In Enniscrone, the Ceol Na Mara B&B was quite lovely, and with walking distance to the course. Margaret’s Cottage in Ardglass might be the best-located golf B&B in Ireland, unless you count Baltray, where they let you sleep upstairs in the clubhouse. The Carriage House in Dundrum was just a few miles from Royal County Down, and for a B&B without so much as a sign out front, it has been one of my favorite surprises. Immaculate rooms, and a garden breakfast room that you would never imagine when eyeing the house from main street.
In Kinsale, the Desmond House was pricey but fantastic, and worth the money to stay in what I consider Ireland’s perfect town.
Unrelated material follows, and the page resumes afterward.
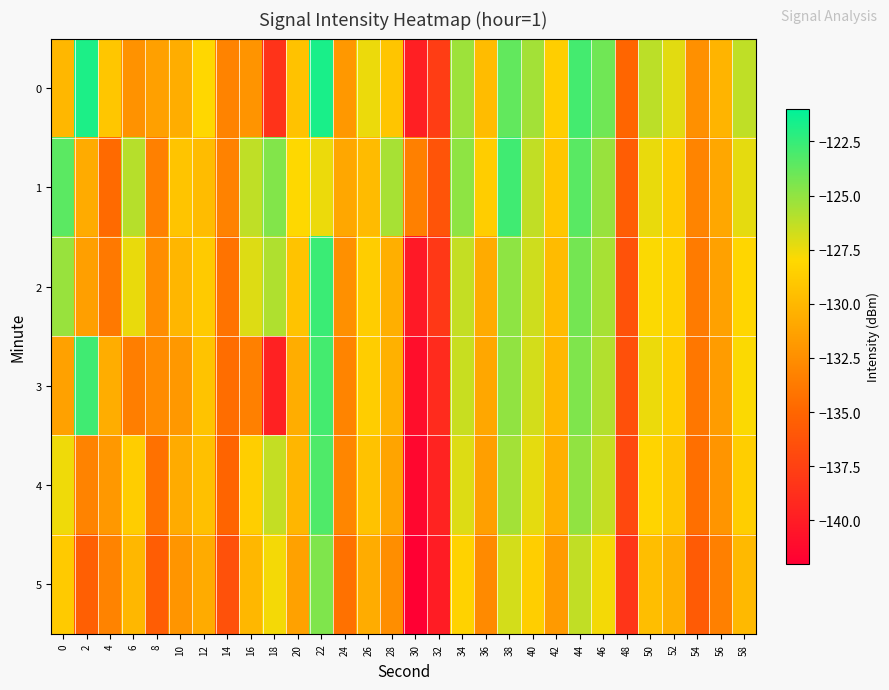

What is the difference between the highest and lowest values at 34?

3.5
We absolutely loved the Strand House in Portstewart-new and clean, a block from the course, storage for your clubs, breakfast menu where full Irish is only a last resort-and above all, flat screen TV’s (after a summer spent with four channels, I’m a sucker for a flat screen). And though it’s not next to any major links, we also loved the Fernroyd House in Cork City, modern but quaint, and as warm a host as I’ve had in Ireland.
And the places not to stay, where your breakfast might end up in your pocket? I’ll save that story for later, when I’m safely off these roads. As long as I’m over here car-dodging, your full Irish is fine with me.